**Consigne 1**
Indiquez si chacune des affirmations suivantes concorde avec l'extrait ci-dessous, par oui ou non, en citant à l'identique les mots décisifs de l'extrait : (a) l'autorité civile a cédé la surveillance à l'autorité militaire ; (b) les membres des organisations ont reçu l'ordre de prendre part aux tumultes ; (c) la décision d'accueillir l'aide des étrangers revient aux auteurs de l'extrait et non au gouvernement.

Puisse le souvenir des anciennes erreurs de M. Hervé le délivrer de celles qu'il commet encore aujourd'hui. Si la réaction de sa raison peut être complète, qu'elle le soit donc au plus tôt !


Désireux, pour notre part, de faire en ce moment tout effort capable de coopérer à la paix civique, nous suspendons, à dater d'aujourd'hui, le témoignage quotidien du crime commis contre les lois et contre la patrie par le plus haut tribunal de la République 2. Nous nous proposons même de nous abstenir d'y faire aucune allusion. Hier, il fallait montrer les causes vives qui risquaient de nous affaiblir devant l'ennemi. Aujourd'hui, l'ennemi est là. Ne pensons qu'à le vaincre.


La même raison nous fait un devoir de demander à la population de Paris le plus grand calme devant les officines d'espionnage et de trahison 3. Les unes sont désertes, les autres peut-être habitées encore par des gardiens inoffensifs ou que l'ouverture des hostilités a réduits à l'impossibilité de nuire. Saisie depuis longtemps par les dénonciations du grand livre de Daudet 4, l'autorité civile a passé la main à l'autorité militaire. C'est celle-ci que la surveillance de l'espionnage concerne. Il est inutile et périlleux d'y mêler les rumeurs d'une multitude irresponsable et d'ailleurs forcément mêlée. Les bons citoyens s'abstiendront de ces mouvements ; pour ceux qui font partie de nos organisations, ils ont reçu l'ordre formel de s'abstenir de ces tumultes et de recommander le calme, conformément à leur mission de « gendarmes supplémentaires », telle que l'a formulée mille fois Maurice Pujo. La gravité des circonstances ajoute au sérieux de nos recommandations.


C'est dans un vif sentiment de haute et courtoise amitié qu'il faut saluer les manifestations des étrangers, nos hôtes, qui veulent rester nos amis. Beaucoup même voudraient nous défendre à main armée. Il ne dépend pas de nous, mais du gouvernement, de dire si l'aide doit être accueillie. Personne n'a le droit de repousser un concours loyal. Mais chacun doit exiger que l'ordre public n'en souffre pas. Investie par l'état de siège, l'autorité militaire peut accepter, refuser ou choisir 5.

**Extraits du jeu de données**
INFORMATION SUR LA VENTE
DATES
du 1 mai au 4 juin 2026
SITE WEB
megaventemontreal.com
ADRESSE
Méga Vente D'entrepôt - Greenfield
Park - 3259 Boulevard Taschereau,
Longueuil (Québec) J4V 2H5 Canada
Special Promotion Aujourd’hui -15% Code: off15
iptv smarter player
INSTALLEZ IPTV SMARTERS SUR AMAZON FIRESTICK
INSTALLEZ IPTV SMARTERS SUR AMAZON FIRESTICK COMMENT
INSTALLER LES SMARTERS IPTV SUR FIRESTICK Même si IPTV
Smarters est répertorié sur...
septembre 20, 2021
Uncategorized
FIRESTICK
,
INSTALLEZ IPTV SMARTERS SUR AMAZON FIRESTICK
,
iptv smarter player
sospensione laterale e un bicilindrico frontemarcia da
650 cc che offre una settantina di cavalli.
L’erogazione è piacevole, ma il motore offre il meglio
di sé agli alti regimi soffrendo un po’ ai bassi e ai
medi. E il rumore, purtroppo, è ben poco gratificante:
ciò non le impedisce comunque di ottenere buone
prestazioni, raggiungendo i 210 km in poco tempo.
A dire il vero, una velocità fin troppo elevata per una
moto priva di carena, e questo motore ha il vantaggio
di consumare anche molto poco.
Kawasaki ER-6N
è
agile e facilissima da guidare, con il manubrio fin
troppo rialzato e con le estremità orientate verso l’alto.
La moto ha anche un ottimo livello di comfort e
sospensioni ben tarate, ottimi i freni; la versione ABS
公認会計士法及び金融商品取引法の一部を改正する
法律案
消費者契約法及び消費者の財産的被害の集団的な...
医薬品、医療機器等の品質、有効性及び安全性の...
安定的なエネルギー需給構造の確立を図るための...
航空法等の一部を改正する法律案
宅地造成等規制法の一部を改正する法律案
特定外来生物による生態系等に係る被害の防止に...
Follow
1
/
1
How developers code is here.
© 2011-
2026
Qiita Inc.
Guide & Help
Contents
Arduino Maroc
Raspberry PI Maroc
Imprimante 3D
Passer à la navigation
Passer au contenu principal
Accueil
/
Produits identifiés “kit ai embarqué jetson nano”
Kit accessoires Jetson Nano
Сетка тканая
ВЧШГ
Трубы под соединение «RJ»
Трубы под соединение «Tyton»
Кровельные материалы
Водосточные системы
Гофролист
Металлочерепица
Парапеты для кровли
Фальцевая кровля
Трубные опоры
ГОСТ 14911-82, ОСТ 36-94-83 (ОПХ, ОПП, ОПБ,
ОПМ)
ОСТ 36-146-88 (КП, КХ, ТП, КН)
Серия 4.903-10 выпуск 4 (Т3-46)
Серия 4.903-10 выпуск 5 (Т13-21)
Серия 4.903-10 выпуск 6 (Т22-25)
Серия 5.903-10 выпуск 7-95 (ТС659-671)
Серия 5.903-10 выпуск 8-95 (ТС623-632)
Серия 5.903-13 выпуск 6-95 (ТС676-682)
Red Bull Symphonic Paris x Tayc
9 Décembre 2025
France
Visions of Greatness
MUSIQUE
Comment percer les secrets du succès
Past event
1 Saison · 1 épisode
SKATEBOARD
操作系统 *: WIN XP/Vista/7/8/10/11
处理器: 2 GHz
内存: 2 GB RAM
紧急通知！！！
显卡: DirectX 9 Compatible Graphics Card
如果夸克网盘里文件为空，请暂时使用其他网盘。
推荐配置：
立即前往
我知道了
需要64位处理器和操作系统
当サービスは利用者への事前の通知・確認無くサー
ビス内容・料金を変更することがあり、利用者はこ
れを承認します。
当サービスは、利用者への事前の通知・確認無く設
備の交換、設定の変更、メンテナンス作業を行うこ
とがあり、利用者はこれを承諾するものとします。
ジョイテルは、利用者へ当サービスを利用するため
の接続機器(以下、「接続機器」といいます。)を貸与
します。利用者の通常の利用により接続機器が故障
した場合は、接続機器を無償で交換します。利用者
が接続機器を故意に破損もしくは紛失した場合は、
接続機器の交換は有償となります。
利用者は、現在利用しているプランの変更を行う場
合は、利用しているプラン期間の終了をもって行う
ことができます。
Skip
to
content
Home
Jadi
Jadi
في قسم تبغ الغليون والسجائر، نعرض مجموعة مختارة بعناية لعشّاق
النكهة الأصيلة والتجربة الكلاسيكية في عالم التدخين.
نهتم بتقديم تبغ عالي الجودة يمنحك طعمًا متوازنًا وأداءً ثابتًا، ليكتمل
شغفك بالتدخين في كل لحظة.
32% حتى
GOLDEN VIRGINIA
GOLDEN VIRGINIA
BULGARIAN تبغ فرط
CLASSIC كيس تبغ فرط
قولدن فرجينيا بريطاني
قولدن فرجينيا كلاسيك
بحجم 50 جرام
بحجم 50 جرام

**Consigne 2**
Recopiez sans modification les lignes des rangées ci-dessus, depuis leur début jusqu'à la ligne contenant « medi. E il rumore, purtroppo, è », incluse.

**Votre réponse 1**
(a) Oui : « l'autorité civile a passé la main à l'autorité militaire ».
(b) Non : « ils ont reçu l'ordre formel de s'abstenir de ces tumultes ».
(c) Non : « Il ne dépend pas de nous, mais du gouvernement, de dire si l'aide doit être accueillie. »

**Votre réponse 2**
INFORMATION SUR LA VENTE
DATES
du 1 mai au 4 juin 2026
SITE WEB
megaventemontreal.com
ADRESSE
Méga Vente D'entrepôt - Greenfield
Park - 3259 Boulevard Taschereau,
Longueuil (Québec) J4V 2H5 Canada
Special Promotion Aujourd’hui -15% Code: off15
iptv smarter player
INSTALLEZ IPTV SMARTERS SUR AMAZON FIRESTICK
INSTALLEZ IPTV SMARTERS SUR AMAZON FIRESTICK COMMENT
INSTALLER LES SMARTERS IPTV SUR FIRESTICK Même si IPTV
Smarters est répertorié sur...
septembre 20, 2021
Uncategorized
FIRESTICK
,
INSTALLEZ IPTV SMARTERS SUR AMAZON FIRESTICK
,
iptv smarter player
sospensione laterale e un bicilindrico frontemarcia da
650 cc che offre una settantina di cavalli.
L’erogazione è piacevole, ma il motore offre il meglio
di sé agli alti regimi soffrendo un po’ ai bassi e ai
medi. E il rumore, purtroppo, è ben poco gratificante:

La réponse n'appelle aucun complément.